Konzeption, Texte und Regie stammen von Dorothea Kirschbaum. Eva-Ivana Gottwald, Kristine Walther und Oliver Hepp, wechseln rasant Rollen, Zeiten und Perspektiven. Dabei wird schnell klar: Die Frauen der Wagner-Familie standen keineswegs nur neben berühmten Männern. Sie organisierten, entschieden, bewahrten und hielten den Festspielbetrieb am Laufen.
Frauen hielten den Hügel am Laufen
Die Festspielgeschichte ist auch die Geschichte der Wagner- Frauen und -Witwen. Nach Richard Wagners Tod übernahm Cosima Wagner die Leitung. Später prägten weitere Frauen der Familie den Grünen Hügel. Seit 2008 stehen mit Katharina Wagner, zunächst zusammen mit Eva Wagner-Pasquier, erneut Frauen an der Spitze. Heute führt Katharina Wagner die Festspiele als Künstlerische Leiterin. Die Strukturen haben sich verändert, die Wagner-Familie aber ist auf dem Hügel weiterhin präsent.

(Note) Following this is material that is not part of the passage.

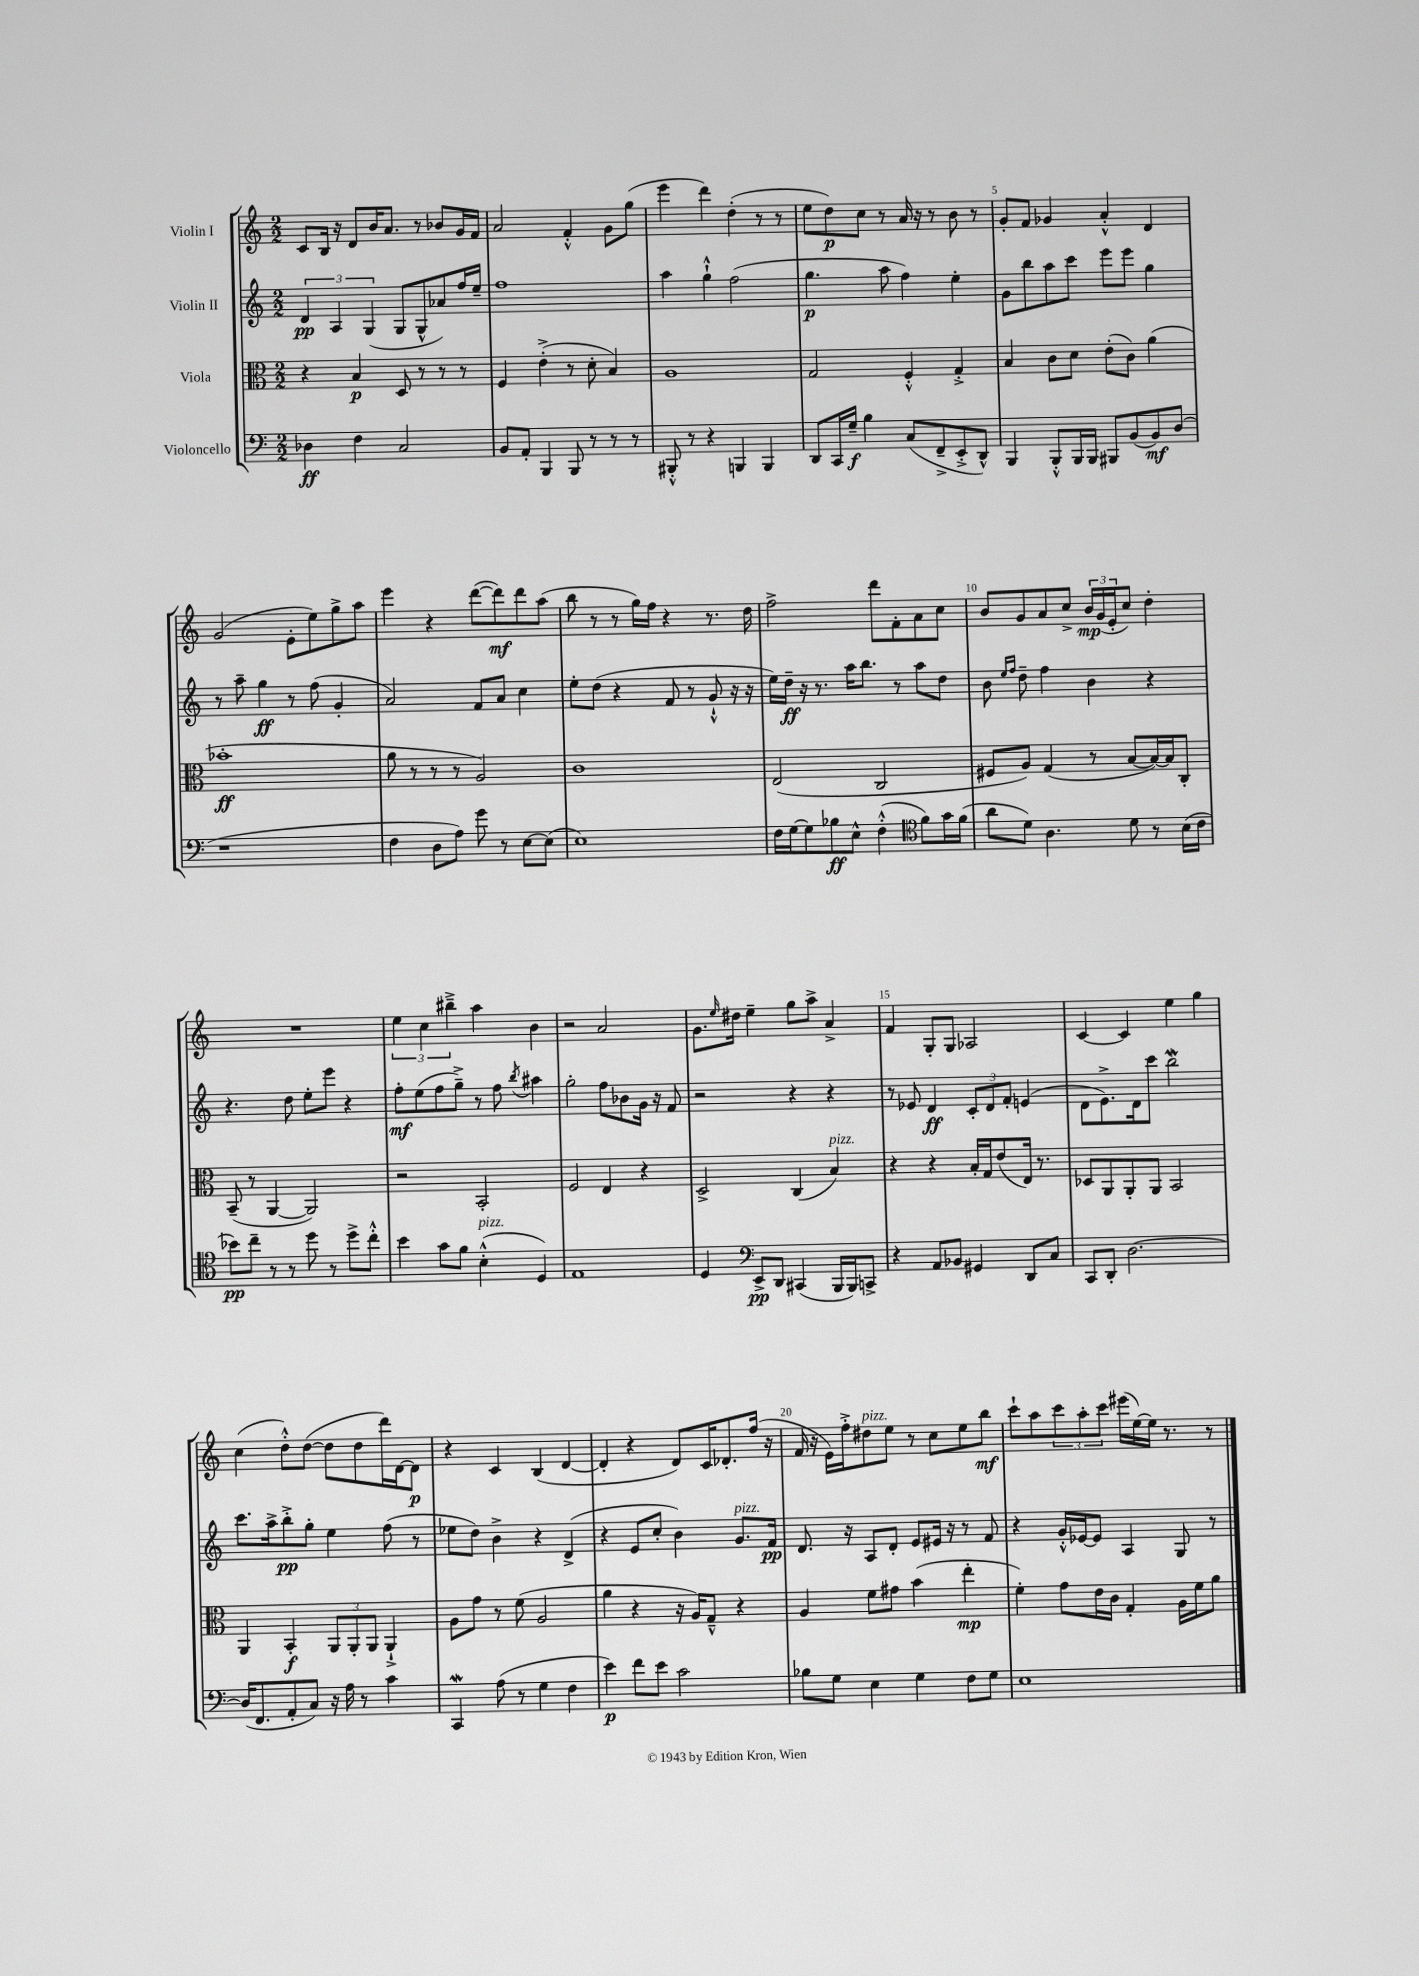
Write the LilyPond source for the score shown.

Die Performance stellt deshalb eine durchaus berechtigte Frage: Hätten die Festspiele ohne Cosima, Winifred und Co. überhaupt überlebt? Die Inszenierung ist keine Geschichtsstunde, sondern setzt auf Tempo, pointierte Szenen und schnelle Verwandlungen.
So liefert „Mein Mann, das bin hier ich“ einen etwas anderen Blick auf 150 Jahre Festspiel-geschichte – aus weiblicher Perspektive.
11. August, 17 Uhr. 17. August, 17 Uhr. 18., 23. und 24. August, jeweils 15 Uhr. Richard Wagner Museum, Ausstellungshalle. Eintritt im Museumseintritt enthalten. Keine Voranmeldung.